The pit wyrm lunged again even as Feir hammered its side, his sword ringing in the mists but doing no damage, not even slowing the wyrm. The pit wyrm couldn’t be distracted, wouldn’t stop until it reached its target.

Its target wasn’t Kylar. It was the homunculus.

Kylar dropped the sword and flipped once more. He landed on the side of a tree, thirty feet up, fingers and toes sinking into the wood. The pit wyrm slammed into Kylar’s sword on the ground, the cone of teeth slapping around the homunculus, digging deep into the soil as each ring of teeth slapped forward, devouring the white creature and everything around it. The pit wyrm pulled back, shaking dirt and roots and dead leaves through the air. Satisfied, it began to slide back into whatever hell it had been called from.

Then it shivered.

Feir was still striking the creature. For some reason, he wasn’t using magic. The mountainous mage struck again, a mighty hammer blow—with no effect.
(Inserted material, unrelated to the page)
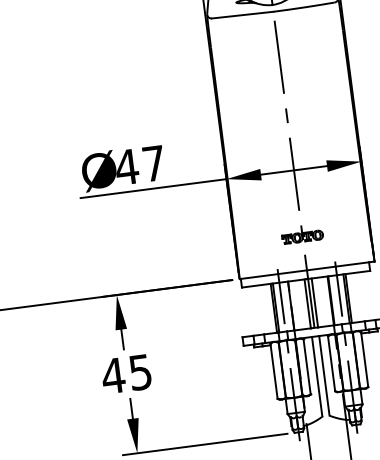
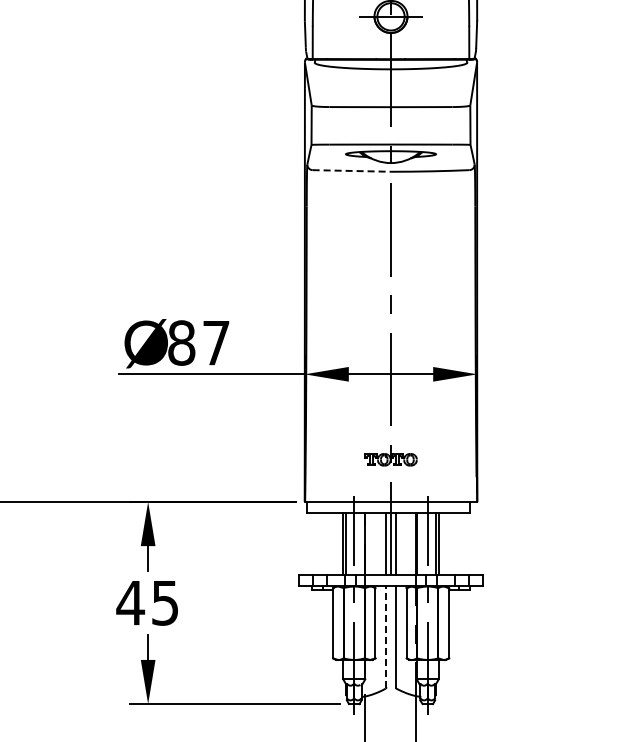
line: (243, 14) -> (352, 170), solid -> dashed
text: (126, 166) -> (181, 342), 47 -> 87
line: (317, 376) -> (386, 637), solid -> dashed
By the time Kylar’s eyes found the real reason the pit wyrm had shivered, Lantano Garuwashi was halfway through its body. He was hacking at it near the hole in reality. But he wasn’t hacking. Wherever Garuwashi cut with Ceur’caelestos, the pit wyrm’s flesh sprang apart, smoking. The look on the sa’ceurai’s face told Kylar that the man was enrapt—he was the world’s best swordsman, wielding the world’s best sword, facing a monster out of legend. Lantano Garuwashi was living his purpose.

Garuwashi’s sword moved with Garuwashi’s speed. In two seconds, he had cut through the entire pit wyrm. The thirty-foot section of wyrm crashed to the forest floor, thrashed once, and then broke apart in quivering red and black clumps, dissolving in putrid green smoke until nothing was left. The stump writhed bloodlessly until Garuwashi slashed it with six slices in blinding succession and whatever was controlling it yanked it back into hell.